Summary: Gretchen Rubin knows firsthand that creating order can make our lives happier, healthier, more productive, and more creative. But for most of us, a rigid, one-size-fits-all solution doesn’t work. When we tailor our approach to suit our own particular challenges and habits, we can find inner calm. With a sense of fun, and a clear idea of what’s realistic for most people, Rubin suggests dozens of manageable tips and tricks for creating a more serene, orderly environment. My take: I didn’t love this book as much as Better Than Before but it does have some good tips for de-cluttering and organizing.
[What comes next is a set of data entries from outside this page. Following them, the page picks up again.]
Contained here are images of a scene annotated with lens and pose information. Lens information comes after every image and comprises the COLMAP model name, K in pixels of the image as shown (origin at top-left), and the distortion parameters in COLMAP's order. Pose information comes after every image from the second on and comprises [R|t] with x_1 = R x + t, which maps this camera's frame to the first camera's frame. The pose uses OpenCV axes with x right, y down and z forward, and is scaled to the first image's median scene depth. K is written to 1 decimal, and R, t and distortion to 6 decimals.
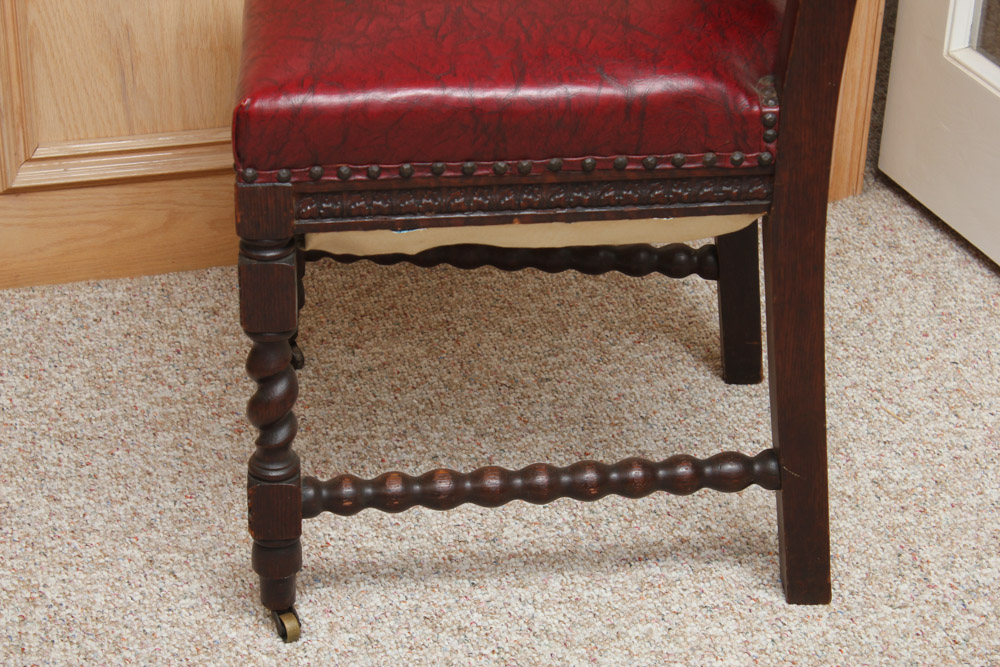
lens RADIAL K [[2328.5, 0, 505.8], [0, 2328.5, 342.8], [0, 0, 1]] dist [0.079939, 0.000000]
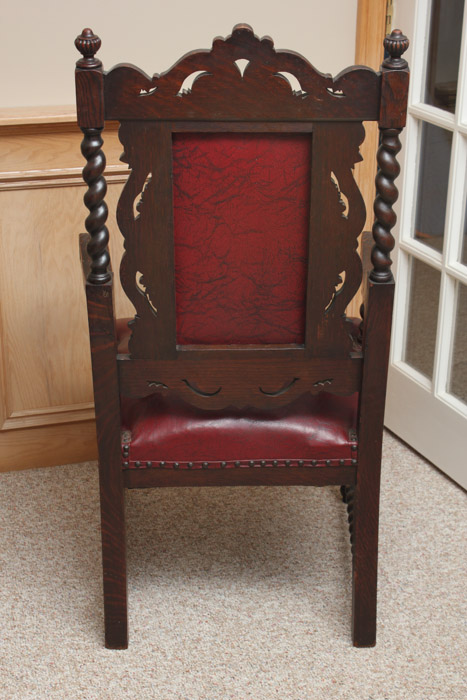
lens RADIAL K [[1158.1, 0, 244.8], [0, 1158.1, 368.2], [0, 0, 1]] dist [0.004171, 0.000000]
pose [[0.999257, -0.026031, 0.028419, 0.004549], [0.029263, 0.992349, -0.119947, 0.022733], [-0.025080, 0.120690, 0.992373, -0.208981]]
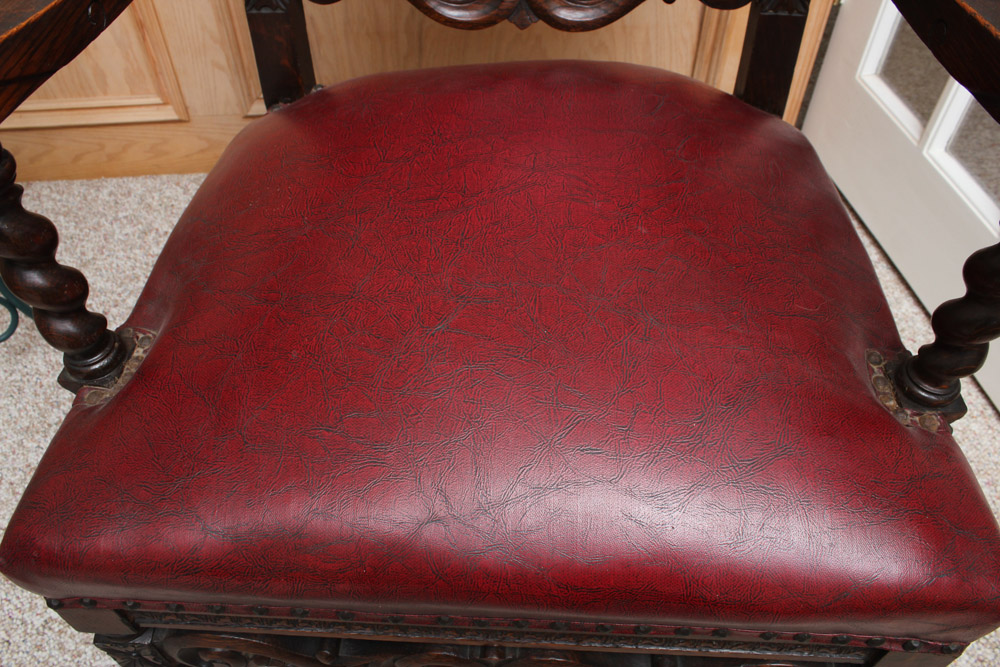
lens RADIAL K [[797.0, 0, 494.3], [0, 797.0, 344.6], [0, 0, 1]] dist [-0.160121, 0.115403]
pose [[0.978212, 0.141334, -0.152071, 0.073044], [-0.085141, 0.941168, 0.327037, -0.124089], [0.189346, -0.306964, 0.932696, 0.548176]]
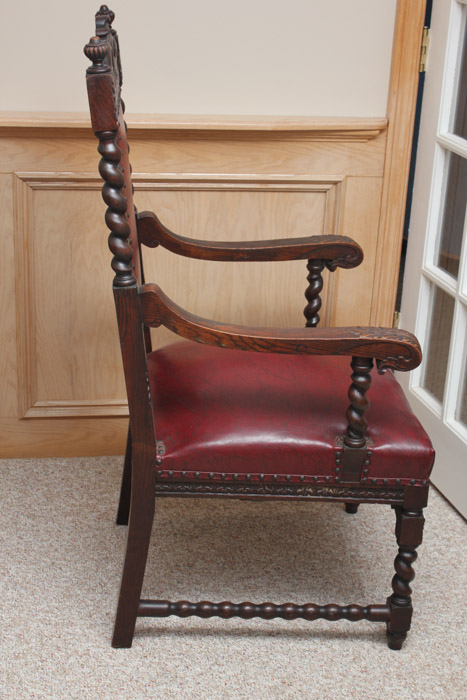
lens RADIAL K [[1158.1, 0, 246.6], [0, 1158.1, 367.4], [0, 0, 1]] dist [0.004171, 0.000000]
pose [[0.994701, 0.060061, -0.083444, 0.143718], [-0.071946, 0.986421, -0.147639, 0.053763], [0.073444, 0.152861, 0.985515, -0.239818]]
Summary: Wild Game is a brilliant, timeless memoir about how the people close to us can break our hearts simply because they have access to them, and the lies we tell in order to justify the choices we make. It’s a remarkable story of resilience, a reminder that we need not be the parents our parents were to us. My take: I love memoirs. I think half the books I read last year were memoirs. This one is quite fascinating and gives a firsthand insight into what happens when a parent treats their child as a friend rather than their child.

comments +

  1. Heather says:

    Love that you’re doing a blog now! Somewhat relieved that you also didn’t connect with Rachel Hollis’ book. I just couldn’t relate to her either!

  2. BP says:

    Thank you for taking the time to share these! I’m inspired to try to put down my phone and pick up a book instead.

  3. Sandy says:

    I love hearing book recommendations! Added a couple of these to my library holds – thanks! In January I read “Where The Crawdads Sing” (recommend) and “Normal People” (meh, for me).

    • Virginia Holst says:

      Thanks Sandy! Where The Crawdads Sing…that’s another book I know so many people loved and I could not finish it, ha! I just didn’t find it believable but I know many people did and my Book Club argued with me, heh heh!